I find myself feeling awkward at the praise and encouragement I have been receiving from my loyal follower. It's not as though I don't have a support system of people who don't do this on a regular basis but I somehow fear that all these things people tell me I am (honest, integrity, hard-working) are just the act I used to do and that I'm just going to end up hurting them and disappointing them and I am somehow doing these things just to get in there good graces and take advantage of that. Then I remember that no these things are in fact who I am and will continue to be and I find that so strange. And every time I am praised or appreciated or loved, I notice that it feels extremely uncomfortable, still. I wonder will it ever feel natural to just be uplifted and be in love with me and believe I am the person people tell me I am?
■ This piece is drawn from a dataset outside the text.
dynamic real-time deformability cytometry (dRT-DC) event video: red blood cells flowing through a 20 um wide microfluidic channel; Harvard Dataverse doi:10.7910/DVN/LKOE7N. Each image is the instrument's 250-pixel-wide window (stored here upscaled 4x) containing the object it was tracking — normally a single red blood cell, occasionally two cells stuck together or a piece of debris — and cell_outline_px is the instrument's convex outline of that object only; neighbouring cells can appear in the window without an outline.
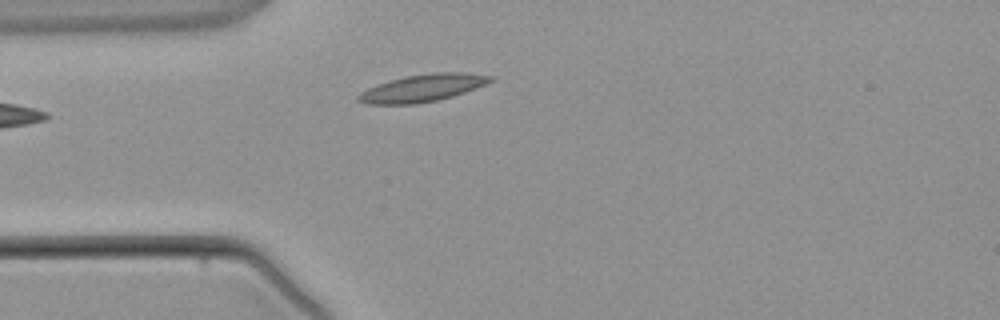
{"species": "common noctule bat (a hibernating species)", "species_latin": "Nyctalus noctula", "temperature_condition": "warm", "stored_images_in_passage": 2, "camera_frame_rate_fps": 3000, "um_per_image_px": 0.085, "animal": {"sex": "male", "body_mass_g": 21.5, "forearm_length_mm": 52.0}, "frame": {"image": 1, "passage_image": 2, "time_ms": 1.0, "image_size_px": [1000, 320], "cell_outline_px": [[496, 76], [488, 84], [452, 96], [436, 100], [416, 104], [368, 104], [356, 100], [356, 96], [360, 92], [368, 88], [392, 80], [408, 76], [432, 72], [464, 72]], "centroid_in_image_um": [35.95, 7.48], "position_along_channel_um": 49.0, "area_um2": 20.92}}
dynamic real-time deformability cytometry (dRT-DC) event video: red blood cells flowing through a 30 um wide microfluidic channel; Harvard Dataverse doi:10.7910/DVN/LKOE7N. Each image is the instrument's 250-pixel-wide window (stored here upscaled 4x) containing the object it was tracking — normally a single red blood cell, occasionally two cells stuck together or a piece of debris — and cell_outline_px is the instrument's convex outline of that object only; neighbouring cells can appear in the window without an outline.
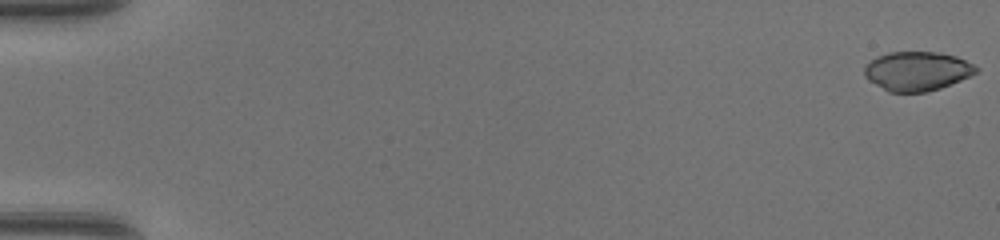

Just tonight on my glorious drive home I found myself listening to the words in my nasty diseased head telling me that I am just the "friend" and not pretty, skinny, good enough to be the girl someone goes for. And once they've made me feel sufficiently special enough to get in my good graces so they can pursue "my friend." And really seeing myself as some drab unattractive fat "die alone with her cats" person. Then, I logged into my facebook(my first positive experience with facebook-I have successfully found my fb boundaries!) and saw the pictures of myself that I was tagged in, especially the one where I wasn't trying so hard to look fancy and realized I am not just beautiful(inside and out) but pretty damn cute, too! And I deserve to feel that way. And I should not let my thoughts about how someone else feels about me dictate how I feel about myself!

I feel as though I have inaccurately captured just how magnificent this day was for me. I go to bed with a joyous and free heart, blissfully looking forward to what tomorrow may bring.